**Request:**
Copy the data word for word, from the line with "questions to develop" up to and including the line with "Writing and Research by Emilie Zickel".

=== Records to process ===

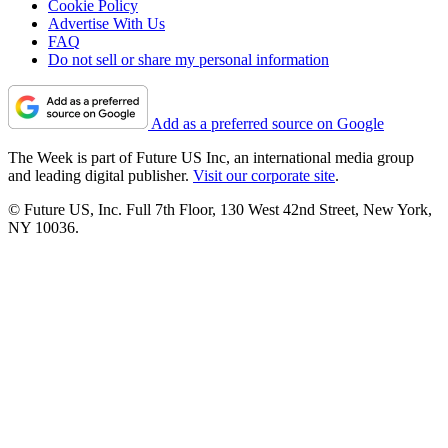
Cookie Policy
Advertise With Us
FAQ
Do not sell or share my personal information
Add as a preferred source on Google
The Week is part of Future US Inc, an international media group
and leading digital publisher.
Visit our corporate site
.
© Future US, Inc. Full 7th Floor, 130 West 42nd Street, New York,
NY 10036.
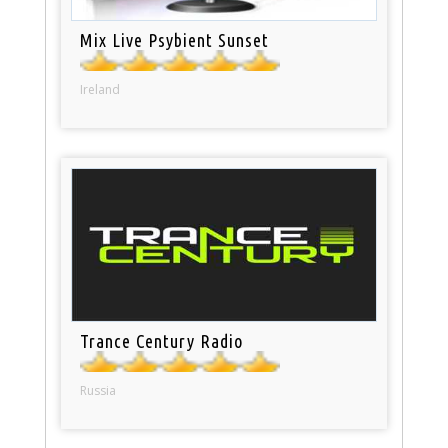
Mix Live Psybient Sunset
Ireland
Trance Century Radio
Russia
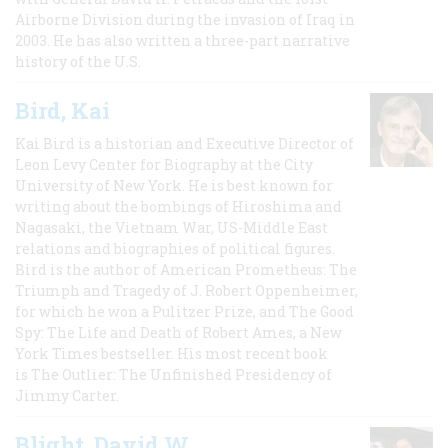
Airborne Division during the invasion of Iraq in
2003. He has also written a three-part narrative
history of the U.S.
Bird, Kai
Kai Bird is a historian and Executive Director of
Leon Levy Center for Biography at the City
University of New York. He is best known for
writing about the bombings of Hiroshima and
Nagasaki, the Vietnam War, US-Middle East
relations and biographies of political figures.
Bird is the author of American Prometheus: The
Triumph and Tragedy of J. Robert Oppenheimer,
for which he won a Pulitzer Prize, and The Good
Spy: The Life and Death of Robert Ames, a New
York Times bestseller. His most recent book
is The Outlier: The Unfinished Presidency of
Jimmy Carter.
Blight, David W.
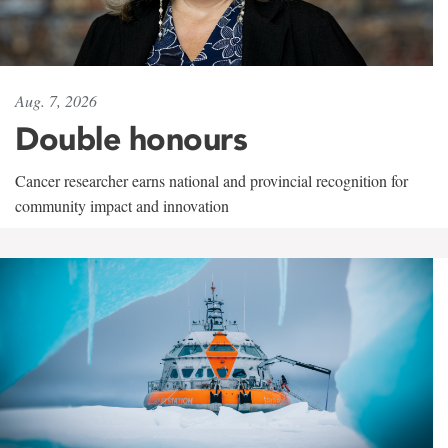
Aug. 7, 2026
Double honours
Cancer researcher earns national and provincial recognition for
community impact and innovation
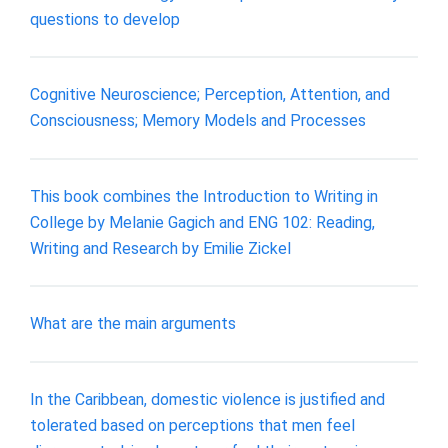
questions to develop
Cognitive Neuroscience; Perception, Attention, and
Consciousness; Memory Models and Processes
This book combines the Introduction to Writing in
College by Melanie Gagich and ENG 102: Reading,
Writing and Research by Emilie Zickel
What are the main arguments
In the Caribbean, domestic violence is justified and
tolerated based on perceptions that men feel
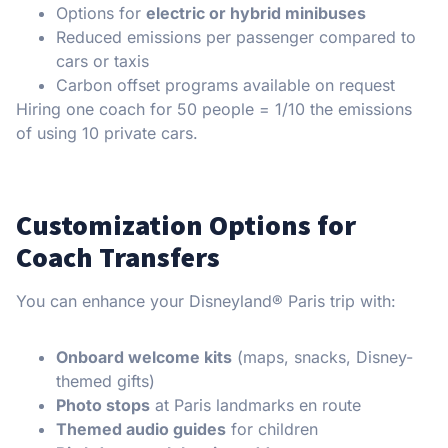
Options for
electric or hybrid minibuses
Reduced emissions per passenger compared to
cars or taxis
Carbon offset programs available on request
Hiring one coach for 50 people = 1/10 the emissions
of using 10 private cars.
Customization Options for
Coach Transfers
You can enhance your Disneyland® Paris trip with:
Onboard welcome kits
(maps, snacks, Disney-
themed gifts)
Photo stops
at Paris landmarks en route
Themed audio guides
for children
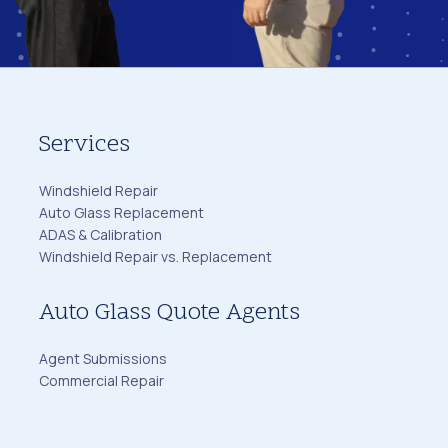
Services
Windshield Repair
Auto Glass Replacement
ADAS & Calibration
Windshield Repair vs. Replacement
Auto Glass Quote Agents
Agent Submissions
Commercial Repair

===

**Solution for this exercise:**
questions to develop
Cognitive Neuroscience; Perception, Attention, and
Consciousness; Memory Models and Processes
This book combines the Introduction to Writing in
College by Melanie Gagich and ENG 102: Reading,
Writing and Research by Emilie Zickel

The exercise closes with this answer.